Cost is a big barrier for anyone hoping to attend a top business school. The price-tag of an MBA at an elite school can be up to $100,000 per year, once tuition, living, travel and other expenses are totted up.
“Value for money is a big concern,” says Michelle Sisto, director of the Global MBA at EDHEC Business School in France.
As a result, 51% of MBA students will use loans this year, according to data from the Graduate Management Admissions Council. But since the financial crisis, banks have curtailed international lending.
MBAs are instead turning to slick online platforms that offer postgraduate loans.
Fintech companies such as Prodigy Finance, CommonBond, and Prosper have gained a toe-hold in the student loans market by offering cheaper rates and faster access to loans than large lenders.
“We have a good number of students who take up Prodigy loans,” says Conrad Chua, head of MBA admissions at the UK’s Cambridge Judge Business School.
Below, BusinessBecause explores three fintech platforms offering MBAs online loans.
Prodigy Finance offers loans to students at a slew of leading business schools, such as Stanford, Wharton, Oxford Saïd and INSEAD. Students can apply online in 30 minutes and loan decisions are made in five days. Rates vary. At IMD, they’re 5.25%-8.5%. At INSEAD, 5.25%-7.5%. There’s a six-month grace period.

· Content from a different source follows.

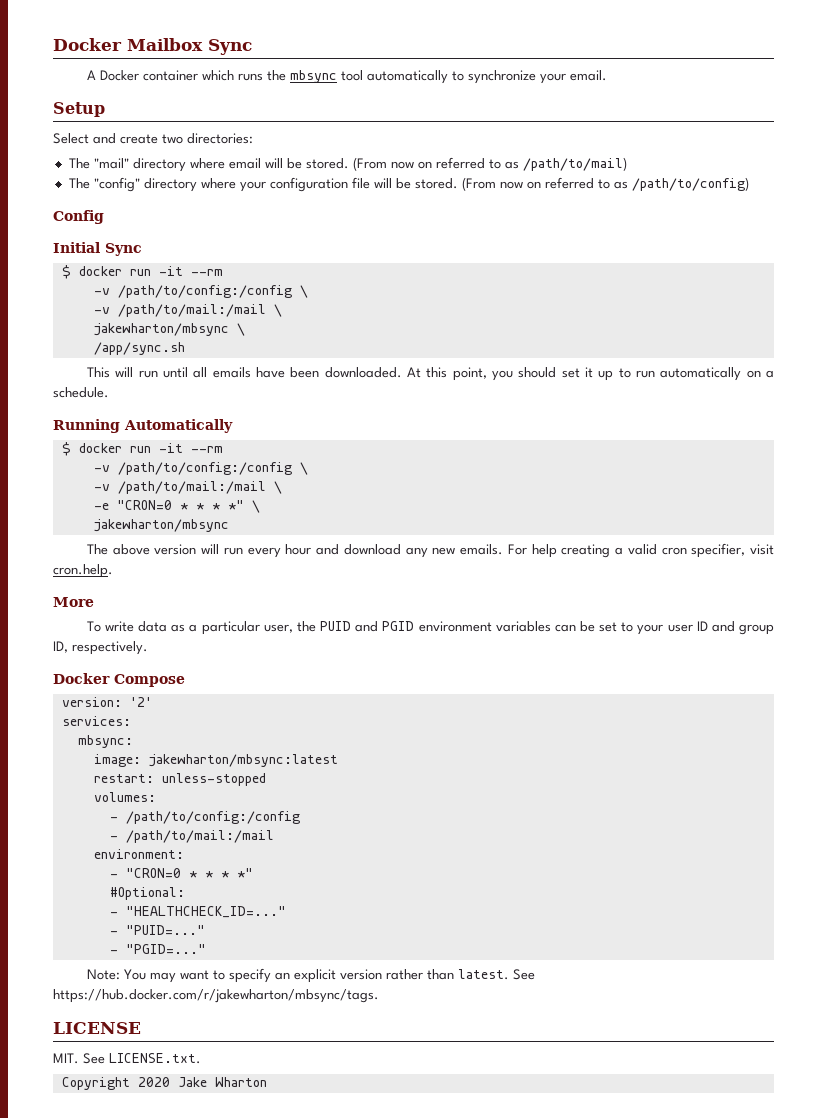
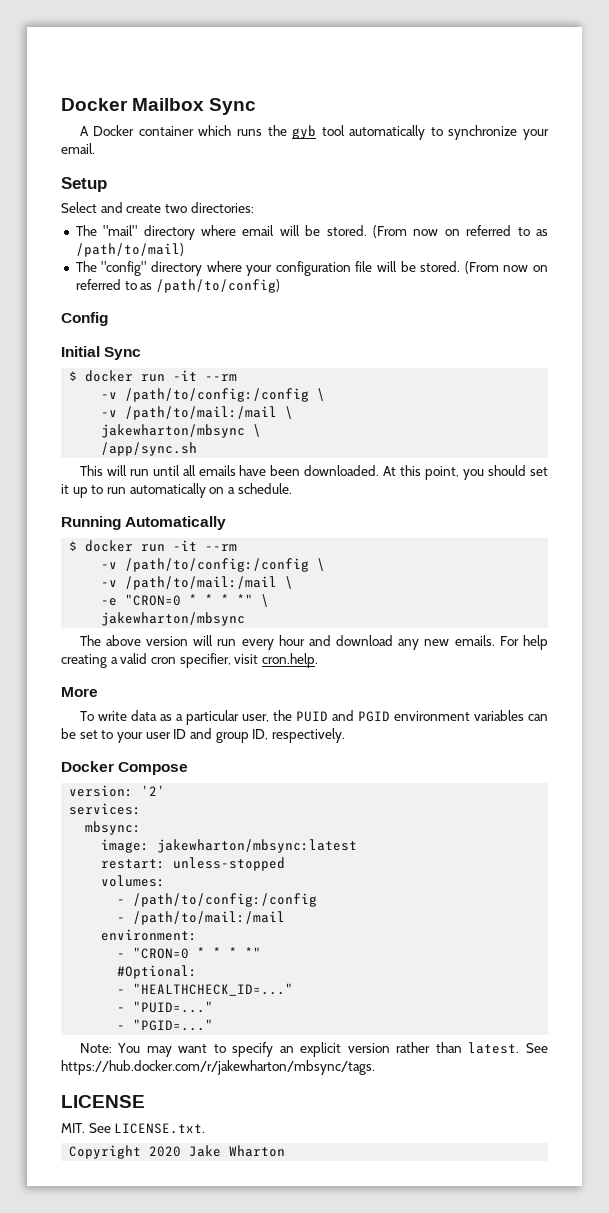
[289,70,337,83] mbsync -> [292,125,317,139] gyb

Prodigy was founded in 2007 by three INSEAD MBAs who struggled to get funding. “Affording school can be a huge barrier to a lot of students,” says Zach Hirshfeld, US student relations manager at the company. Prodigy has since processed more than $140 million in loans. It has funded around 4,300 students from 115 nationalities.
The company operates through a listed bond program: investors buy a stake in an asset-backed bond, supporting a group of students, rather than offering credit to individual borrowers. Its repayment rate is in excess of 99%.
CommonBond, founded by Wharton MBAs, lends to students enrolled in certain MBA programs in the US. Last year, it expanded its student loan refinancing program from 200 to more than 2,000 universities.
“I personally faced the painful process of taking out student loans to fund my business school degree at Wharton, and have been fixated on creating a better experience,” says David Klein, CEO and co-founder of CommonBond.
The company claims MBA borrowers can save $10,000 on their student loan compared to a federal loan. Because CommonBond looks beyond credit score, it says it provides lower interest rates than banks. The 10-year fixed rates is 6.05%. There’s a six month grace period.
The money borrowed by students has been raised via crowdfunding — with alumni as investors — and also from institutional investors.
SoFi offers loans to MBAs who are US citizens or permanent residents at 25 business schools, including Harvard and MIT Sloan. The minimum loan amount is $10,000 and the maximum loan amount is a school’s Cost of Attendance, which includes tuition, books, and certain qualifying expenses, and varies from school to school.
Fixed rates range from 6.50% APR to 6.99% APR. SoFi also offers a six month grace period.
The company was founded in 2011 by three Stanford business school students. It has a socially responsible investment slant. “Student debt has reached crisis proportions in this country, and borrowers — especially millennials — are struggling to repay their loans,” says Catesby Perrin, head of business development at SoFi. SoFi was the first marketplace lender to reach $6 billion in funded loans, last year.